Worked on by LLMs is fine, but the rust pr proved no one is reviewing anymore. You cannot review 1M LOC in 5 days.
> Bun has been almost entirely worked on by LLM's for ~6 months now

So what you’re saying is that this boycot is 6 months overdue?

I think what they're is all is well as long as they aren't told that LLMs are doing most of the work. Being in the know is the issue here IMO as they would've continued using without a word otherwise.
That explains the massive rise in segfaults since they got acquired.

It’s approaching being as buggy as claude code which I’ve had to stop using even though I have 6 months free of max because it just crashes and freezes all the time.

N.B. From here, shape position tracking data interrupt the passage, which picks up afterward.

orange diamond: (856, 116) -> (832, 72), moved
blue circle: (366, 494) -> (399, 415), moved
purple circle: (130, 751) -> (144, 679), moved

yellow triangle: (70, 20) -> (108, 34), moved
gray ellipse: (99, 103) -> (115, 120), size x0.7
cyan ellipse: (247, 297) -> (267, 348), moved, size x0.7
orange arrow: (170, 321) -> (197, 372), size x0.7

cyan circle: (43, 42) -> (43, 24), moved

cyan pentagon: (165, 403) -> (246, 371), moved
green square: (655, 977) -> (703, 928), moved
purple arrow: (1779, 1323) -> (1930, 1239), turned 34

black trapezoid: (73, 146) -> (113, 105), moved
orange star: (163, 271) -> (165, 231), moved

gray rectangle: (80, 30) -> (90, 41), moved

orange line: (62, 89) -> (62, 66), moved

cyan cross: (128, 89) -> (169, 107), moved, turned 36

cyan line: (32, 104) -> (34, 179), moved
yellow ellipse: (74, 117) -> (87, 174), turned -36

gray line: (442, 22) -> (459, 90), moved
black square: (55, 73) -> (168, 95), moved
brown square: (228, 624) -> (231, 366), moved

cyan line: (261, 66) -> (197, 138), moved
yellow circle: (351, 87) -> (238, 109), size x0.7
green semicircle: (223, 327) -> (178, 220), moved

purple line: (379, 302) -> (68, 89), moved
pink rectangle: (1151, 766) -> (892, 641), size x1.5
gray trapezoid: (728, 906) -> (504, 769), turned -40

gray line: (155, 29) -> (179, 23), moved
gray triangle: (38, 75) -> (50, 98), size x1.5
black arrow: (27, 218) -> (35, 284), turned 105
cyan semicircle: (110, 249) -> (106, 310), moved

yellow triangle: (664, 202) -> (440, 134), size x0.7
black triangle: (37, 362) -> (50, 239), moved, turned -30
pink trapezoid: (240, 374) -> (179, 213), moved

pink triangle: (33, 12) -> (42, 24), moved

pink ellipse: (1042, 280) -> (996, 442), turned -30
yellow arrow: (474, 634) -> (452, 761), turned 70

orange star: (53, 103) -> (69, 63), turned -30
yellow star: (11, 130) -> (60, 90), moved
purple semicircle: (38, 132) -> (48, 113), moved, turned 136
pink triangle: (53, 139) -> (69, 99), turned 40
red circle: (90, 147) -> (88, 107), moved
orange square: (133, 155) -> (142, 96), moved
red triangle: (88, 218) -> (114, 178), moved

It's alarming how people are willing to overlook the obvious in-your-face sloppiness of the Bun rewrite. A million lines of code in 9 days, pushed to main branch, forced on the existing userbase irresponsibly.

Nobody understands the code, nor will they be able to maintain it without AI service as an external dependency. Give me a break, I'm not running that monstrosity on my machine. Everyone running production software should move away from Bun purely as a technical decision.

Do you use Claude code on your machine? That seems mostly vibe coded
1. I don't use Claude Code, no.

2. It's amazing that a CLI wrapper is as buggy as it is.

3. Nevertheless, it's useable, and maybe for a CLI that's enough. I don't want a JS runtime running production to be the same mess.

Claude Code isn’t a runtime that I use to execute my code with.
If you use it to write code for you, then it kind of is, indirectly.
That is quite the stretch you're making.
that seems comparable to taking a dev-time dependency, while bun is a runtime dependency. THey need to be treated very differently.
Fair point, wasn’t considering it from this angle.
6 months is plenty of time to keep ignoring serious tech debt. I don't think your conclusion follows at all from such a short time.
Yeah, bizarre and sad. And, unsurprisingly, Hacker News seems sympathetic. They are getting very old.
I have an idea on how to tell if a codebase is rotting under AI Agent maintenance. We can collect and analyze how the coding agent reads code during programming tasks, and see if the code access and token consumption are steadily increasing for similar development tasks. If the code readability doesn't degrade for the agent, the maintainability of the codebase should be fine.
Mist of human written codebases are unusable for llm dev by that definition.
Turns out that if they're unusable by LLMs they're likely unusable by human devs. If you follow sane clean coding principles (like not having godclasses) it turns out coding agents (and humans!) can understand and navigate your codebase, especially if you use recognizable patterns, even with very light documentation.
One of these days you’ll learn about “enterprise” code
I have seen good enterprise code and bad enterprise code. Clean Code suggests progressive rewriting of bad code.

When you touch a file you have an opportunity for code clean up, add unit tests to ensure your changes break nothing, and refine the code.

Agree, agentic coding seem to have shifted the trade-off about over-engineering, I found clean architecture is a good practice for coding agent, so every task have a clean and limited context, only a few directly connected classes or interfaces is relevent to any local modification.
We judge long-term quality of human codebases (at least OS) by ongoing activity; for LLM codebases maybe a consistent or increasing level of activity is a bad smell?